For the eastern lorry:
The angle of depression is 65 degrees, and the height of the mast is 140m. So, in this triangle, we have:
tan(65) = height of the mast / distance to the eastern lorry
tan(65) = 140 / x
For the western lorry:
The angle of depression is 38 degrees, and the height of the mast is 140m. So, in this triangle, we have:
tan(38) = height of the mast / distance to the western lorry
tan(38) = 140 / y
Now, we need to solve these two equations to find the values of x and y. Then, we can calculate the distance between the two lorries.

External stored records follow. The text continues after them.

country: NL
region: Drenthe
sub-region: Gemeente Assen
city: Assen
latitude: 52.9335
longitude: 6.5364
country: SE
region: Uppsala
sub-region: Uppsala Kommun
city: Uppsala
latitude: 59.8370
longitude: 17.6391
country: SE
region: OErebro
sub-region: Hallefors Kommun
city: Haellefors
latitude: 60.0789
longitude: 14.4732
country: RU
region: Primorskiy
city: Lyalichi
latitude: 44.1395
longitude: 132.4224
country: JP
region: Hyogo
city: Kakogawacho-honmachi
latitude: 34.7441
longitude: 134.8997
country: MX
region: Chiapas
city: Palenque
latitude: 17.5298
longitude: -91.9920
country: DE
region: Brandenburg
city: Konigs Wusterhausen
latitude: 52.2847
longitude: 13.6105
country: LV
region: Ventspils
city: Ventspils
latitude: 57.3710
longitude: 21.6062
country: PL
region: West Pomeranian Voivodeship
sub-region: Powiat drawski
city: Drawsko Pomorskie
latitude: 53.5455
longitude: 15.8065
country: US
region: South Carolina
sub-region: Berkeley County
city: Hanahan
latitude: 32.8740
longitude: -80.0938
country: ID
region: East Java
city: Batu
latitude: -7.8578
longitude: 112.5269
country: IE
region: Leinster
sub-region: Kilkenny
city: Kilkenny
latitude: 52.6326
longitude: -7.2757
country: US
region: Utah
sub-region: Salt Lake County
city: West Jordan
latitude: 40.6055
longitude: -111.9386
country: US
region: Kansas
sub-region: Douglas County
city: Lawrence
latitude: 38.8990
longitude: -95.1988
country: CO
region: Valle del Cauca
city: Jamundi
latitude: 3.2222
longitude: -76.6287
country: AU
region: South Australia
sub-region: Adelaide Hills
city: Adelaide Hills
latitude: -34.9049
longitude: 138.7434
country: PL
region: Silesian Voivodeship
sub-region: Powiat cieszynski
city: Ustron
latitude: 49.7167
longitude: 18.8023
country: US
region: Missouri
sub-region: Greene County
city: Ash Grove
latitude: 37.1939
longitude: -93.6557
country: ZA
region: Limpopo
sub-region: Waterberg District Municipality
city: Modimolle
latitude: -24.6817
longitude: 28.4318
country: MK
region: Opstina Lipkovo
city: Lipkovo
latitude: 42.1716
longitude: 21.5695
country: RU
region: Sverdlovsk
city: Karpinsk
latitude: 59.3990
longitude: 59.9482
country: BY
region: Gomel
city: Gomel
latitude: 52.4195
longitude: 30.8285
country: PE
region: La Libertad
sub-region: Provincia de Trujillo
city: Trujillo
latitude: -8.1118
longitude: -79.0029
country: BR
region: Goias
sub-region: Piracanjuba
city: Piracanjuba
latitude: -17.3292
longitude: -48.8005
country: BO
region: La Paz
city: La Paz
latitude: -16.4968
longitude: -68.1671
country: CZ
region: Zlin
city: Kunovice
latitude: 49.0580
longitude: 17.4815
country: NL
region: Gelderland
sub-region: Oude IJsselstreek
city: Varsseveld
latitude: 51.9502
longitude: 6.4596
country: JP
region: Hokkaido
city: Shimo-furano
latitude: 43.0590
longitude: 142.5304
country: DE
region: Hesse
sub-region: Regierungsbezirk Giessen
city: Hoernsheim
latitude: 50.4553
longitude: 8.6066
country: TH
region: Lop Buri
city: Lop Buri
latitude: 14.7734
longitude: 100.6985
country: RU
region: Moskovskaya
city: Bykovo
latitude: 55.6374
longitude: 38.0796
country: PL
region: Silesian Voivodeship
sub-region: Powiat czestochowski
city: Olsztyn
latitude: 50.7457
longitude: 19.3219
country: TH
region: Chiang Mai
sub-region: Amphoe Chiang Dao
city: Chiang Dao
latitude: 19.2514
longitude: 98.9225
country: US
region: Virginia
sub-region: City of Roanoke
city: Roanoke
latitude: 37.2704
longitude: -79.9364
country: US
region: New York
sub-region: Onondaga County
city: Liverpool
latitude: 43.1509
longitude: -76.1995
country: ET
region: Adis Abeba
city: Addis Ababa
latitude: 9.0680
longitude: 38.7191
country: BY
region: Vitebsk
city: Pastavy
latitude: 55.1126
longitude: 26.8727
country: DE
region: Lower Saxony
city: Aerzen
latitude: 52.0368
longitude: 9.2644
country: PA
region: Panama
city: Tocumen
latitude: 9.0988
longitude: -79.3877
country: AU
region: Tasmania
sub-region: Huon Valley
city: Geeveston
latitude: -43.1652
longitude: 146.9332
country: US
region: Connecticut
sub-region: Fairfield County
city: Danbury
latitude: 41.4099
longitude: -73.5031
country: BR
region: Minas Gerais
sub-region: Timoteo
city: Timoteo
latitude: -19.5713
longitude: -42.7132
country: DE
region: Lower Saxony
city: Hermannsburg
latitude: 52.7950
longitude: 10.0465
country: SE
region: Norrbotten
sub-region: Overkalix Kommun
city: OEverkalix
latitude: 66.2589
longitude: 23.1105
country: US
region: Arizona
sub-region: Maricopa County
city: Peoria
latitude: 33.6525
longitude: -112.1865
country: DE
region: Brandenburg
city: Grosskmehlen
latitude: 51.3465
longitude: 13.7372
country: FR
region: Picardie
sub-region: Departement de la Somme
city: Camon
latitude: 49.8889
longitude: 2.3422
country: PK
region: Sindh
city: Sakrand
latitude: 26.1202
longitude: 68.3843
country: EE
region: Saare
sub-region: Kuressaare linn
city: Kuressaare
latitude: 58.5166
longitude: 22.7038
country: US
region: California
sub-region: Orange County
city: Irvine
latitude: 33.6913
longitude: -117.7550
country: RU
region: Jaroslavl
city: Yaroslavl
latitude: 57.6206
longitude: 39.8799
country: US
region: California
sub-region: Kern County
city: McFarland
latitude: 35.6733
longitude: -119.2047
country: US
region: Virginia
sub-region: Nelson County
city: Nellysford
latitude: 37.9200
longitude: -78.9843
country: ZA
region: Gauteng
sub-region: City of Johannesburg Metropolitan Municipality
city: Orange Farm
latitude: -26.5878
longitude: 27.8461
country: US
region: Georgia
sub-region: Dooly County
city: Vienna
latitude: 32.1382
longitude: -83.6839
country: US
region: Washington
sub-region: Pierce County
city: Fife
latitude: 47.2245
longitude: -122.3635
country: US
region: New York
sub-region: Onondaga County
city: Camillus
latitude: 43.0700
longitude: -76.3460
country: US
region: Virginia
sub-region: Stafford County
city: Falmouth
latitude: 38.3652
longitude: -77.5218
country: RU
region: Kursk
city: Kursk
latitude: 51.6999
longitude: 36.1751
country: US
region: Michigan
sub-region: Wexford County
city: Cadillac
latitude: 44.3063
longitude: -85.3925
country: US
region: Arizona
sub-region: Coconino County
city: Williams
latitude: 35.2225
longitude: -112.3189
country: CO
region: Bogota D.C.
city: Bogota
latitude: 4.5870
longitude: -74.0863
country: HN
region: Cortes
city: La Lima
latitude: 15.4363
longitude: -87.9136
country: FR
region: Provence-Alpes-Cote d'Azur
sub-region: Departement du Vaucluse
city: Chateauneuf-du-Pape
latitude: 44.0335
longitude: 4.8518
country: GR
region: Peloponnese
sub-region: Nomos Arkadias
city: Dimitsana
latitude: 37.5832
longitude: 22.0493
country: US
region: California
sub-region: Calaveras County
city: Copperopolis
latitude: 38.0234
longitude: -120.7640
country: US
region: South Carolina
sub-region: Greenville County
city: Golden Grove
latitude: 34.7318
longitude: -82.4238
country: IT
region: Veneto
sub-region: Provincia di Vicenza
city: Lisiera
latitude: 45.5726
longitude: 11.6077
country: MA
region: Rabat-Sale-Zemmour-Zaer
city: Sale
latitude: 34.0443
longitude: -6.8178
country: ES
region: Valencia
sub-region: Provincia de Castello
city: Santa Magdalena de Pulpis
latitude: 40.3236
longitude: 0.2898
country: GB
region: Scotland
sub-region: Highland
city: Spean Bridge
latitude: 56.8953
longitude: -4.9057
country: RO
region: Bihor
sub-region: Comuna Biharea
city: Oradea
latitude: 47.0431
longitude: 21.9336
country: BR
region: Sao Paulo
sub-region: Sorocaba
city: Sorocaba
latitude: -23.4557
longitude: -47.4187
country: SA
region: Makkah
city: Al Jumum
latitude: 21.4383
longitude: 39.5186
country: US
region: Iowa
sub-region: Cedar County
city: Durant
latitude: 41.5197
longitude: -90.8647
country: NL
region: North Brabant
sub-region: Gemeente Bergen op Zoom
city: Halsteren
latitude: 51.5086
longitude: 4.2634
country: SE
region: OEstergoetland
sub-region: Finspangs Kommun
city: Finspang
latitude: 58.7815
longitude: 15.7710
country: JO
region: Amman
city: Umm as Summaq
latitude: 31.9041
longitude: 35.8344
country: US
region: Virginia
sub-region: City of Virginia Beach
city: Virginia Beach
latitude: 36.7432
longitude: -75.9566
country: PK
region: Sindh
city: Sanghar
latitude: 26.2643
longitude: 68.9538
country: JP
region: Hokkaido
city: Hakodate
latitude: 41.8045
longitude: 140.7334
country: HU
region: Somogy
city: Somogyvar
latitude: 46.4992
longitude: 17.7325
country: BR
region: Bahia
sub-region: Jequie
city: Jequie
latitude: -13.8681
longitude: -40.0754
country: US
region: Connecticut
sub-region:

First, let's solve the equation with tan(65):
tan(65) = 140 / x
To find x, we can rearrange the equation:
x = 140 / tan(65)
Using a calculator, we find that x ≈ 70.27m
Next, let's solve the equation with tan(38):
tan(38) = 140 / y
Again, rearranging the equation to solve for y:
y = 140 / tan(38)
Using a calculator, we find that y ≈ 157.73m
Now, we can calculate the distance between the two lorries by subtracting the distances from the mast to each lorry:
Distance between the two lorries = y - x
≈ 157.73m - 70.27m
≈ 87.46m
So, the distance between the two lorries is approximately 87.46 meters.
To solve this problem, we can start by drawing a diagram to visualize the given information. Let's label the points as follows:
- A: Top of the vertical mast
- B: Lorry in the east
- C: Lorry in the west
Next, let's calculate the distances AB and AC using trigonometry.
1. Angle of depression at point B (east lorry) = 65 degrees.
This means that angle ABC (the angle of elevation from the east lorry to the top of the mast) is also 65 degrees. Since the angle at the top of the mast is a right angle (90 degrees), we can conclude that angle BAC is 90 - 65 = 25 degrees.
2. Angle of depression at point C (west lorry) = 38 degrees.
This means that angle ACB (the angle of elevation from the west lorry to the top of the mast) is also 38 degrees. Since the angle at the top of the mast is a right angle (90 degrees), we can conclude that angle BCA is 90 - 38 = 52 degrees.
Now, we can use trigonometry to calculate the distances AB and AC.
1. Distance AB:
We know the height of the mast (140m) and the angle BAC (25 degrees). Since we have the opposite and adjacent sides, we can use the tangent function:
tan(25) = AB / 140
AB = tan(25) * 140
2. Distance AC:
We know the height of the mast (140m) and the angle BCA (52 degrees). Since we have the opposite and adjacent sides, we can use the tangent function:
tan(52) = AC / 140
AC = tan(52) * 140
Finally, we can calculate the distance between the two lorries by subtracting the distances AB and AC:
Distance between the two lorries = AB - AC
By plugging in the values and calculating the equations, you can find the exact distance between the two lorries.